Afastando os dedos, a curandeira colocou-se de pé com um movimento fluído. Então, uma fagulha de sorriso apareceu em seu rosto.
— Ouvi seu apelo, e aceito a proposta. Acompanhe-me, discutiremos em um lugar mais privado sobre os termos da contratação.
E nisso, tão simplesmente quanto apareceu, Gê virou-se e caminhou para longe de Ryota. Esta, que ainda estava um pouco espantada com a reação de boas-vindas, lentamente se ergueu também. Em menos de um segundo, a mão dela foi alcançada pela de Dio, que correu para parar ao seu lado.
— … É só isso?
Os passos da curandeira cessaram quando a voz rígida de Ryota questionou, voando através da brisa do mar até seus ouvidos.
— Você-... A senhora não está com raiva de mim?
Por um momento, Ryota corrigiu a falta de educação nas próprias palavras. Sua formalidade e paciência eram necessárias para que aquela conversa fosse possível.
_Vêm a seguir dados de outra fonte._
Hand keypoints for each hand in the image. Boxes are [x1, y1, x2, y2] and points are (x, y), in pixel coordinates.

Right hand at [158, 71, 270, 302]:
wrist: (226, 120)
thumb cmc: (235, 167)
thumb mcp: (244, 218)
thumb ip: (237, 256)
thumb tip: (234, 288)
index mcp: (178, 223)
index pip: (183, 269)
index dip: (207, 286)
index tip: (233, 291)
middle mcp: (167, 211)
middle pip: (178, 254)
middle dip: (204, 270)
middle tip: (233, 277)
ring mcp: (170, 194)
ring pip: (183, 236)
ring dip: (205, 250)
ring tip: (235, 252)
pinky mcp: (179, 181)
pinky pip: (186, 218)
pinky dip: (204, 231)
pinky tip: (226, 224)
Se Gê a recepcionou com tamanha calma, o mínimo que poderia fazer era se permitir o mesmo.
— Estou ciente de que fui irresponsável, rude e violenta. Quero redimir meus atos e palavras de antes.
Não que a tivesse perdoado por ser a fonte desses sentimentos, mas Ryota queria garantir que nada se colocaria como uma parede entre ela e seu objetivo. A negociação precisava ser limpa, longe de sentimentalismos, ou ficariam presas no passado para sempre.
— Eu-
— Isso é desnecessário.
Antes que pudesse prosseguir com o lamento, Gê a interrompeu. Ainda de costas, com um Kuro que parou próximo à Mãe, ela prosseguiu:
— Nunca se repreenda pelas próprias emoções, ou negará a si mesma. Estive preparada para receber seu ódio desde o começo, e nunca me senti mal por tal.
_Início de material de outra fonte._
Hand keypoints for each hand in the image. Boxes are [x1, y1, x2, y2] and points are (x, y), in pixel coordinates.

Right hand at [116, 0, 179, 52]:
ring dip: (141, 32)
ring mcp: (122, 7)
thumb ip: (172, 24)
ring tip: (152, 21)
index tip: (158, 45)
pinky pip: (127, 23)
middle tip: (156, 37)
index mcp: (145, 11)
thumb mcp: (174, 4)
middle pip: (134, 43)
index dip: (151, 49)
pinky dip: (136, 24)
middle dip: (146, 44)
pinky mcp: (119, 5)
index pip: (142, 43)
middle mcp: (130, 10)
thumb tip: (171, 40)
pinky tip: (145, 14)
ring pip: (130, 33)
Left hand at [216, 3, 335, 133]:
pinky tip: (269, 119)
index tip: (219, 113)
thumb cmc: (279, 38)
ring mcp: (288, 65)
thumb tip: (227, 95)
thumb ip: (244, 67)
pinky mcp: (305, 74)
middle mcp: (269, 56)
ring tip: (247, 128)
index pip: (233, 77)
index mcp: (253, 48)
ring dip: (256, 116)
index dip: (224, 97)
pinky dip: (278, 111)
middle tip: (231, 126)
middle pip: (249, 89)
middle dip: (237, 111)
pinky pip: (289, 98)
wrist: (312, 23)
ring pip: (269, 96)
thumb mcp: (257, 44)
Ryota se calou. Assim como no primeiro reencontro, a curandeira agiu com tamanha gentileza que quase partiu seu coração. Em partes, houve a desconfiança, mas também o alívio. Era estranho que a pessoa que tomou a vida de alguém tão importante demonstrasse tamanha consideração.
Por que você não me odeia também?
Se Gê, por qualquer razão, detestava Albert e o matou, deveria fazer o mesmo com seus entes queridos ou parentes, certo?
— Destilar rancor contra os próximos de seu desafeiçoado seria imaturidade de minha parte. A sua existência nada está relacionada aos pecados daquele homem.
Como se tivesse lido sua mente, a curandeira continuou a falar ainda de costas. Ela era firme como uma rocha, tão certa de si que Ryota quase a admirou por tamanha ousadia. Afirmar tais coisas sobre seu avô, por um instante, a fez queimar de irritação, mas rapidamente se acalmou com um suspiro discreto.
O passado de Albert era um completo mistério. Embora Sofia tivesse lhe contado alguns poucos detalhes a mais, não foi o suficiente para deduzir o tipo de papel que ele tivera na vida de outras pessoas. Enquanto razão e emoção travavam uma batalha dentro de si, Ryota baixou a cabeça.
— … Venha comigo, minha criança.
Ao silêncio dela, a curandeira tomou a dianteira para continuar seu trajeto, atravessando o portal de sombras e desaparecendo. Após respirar fundo uma vez, trocou olhares com Dio, que acenou em concordância, e foram atrás da Maga Veridian.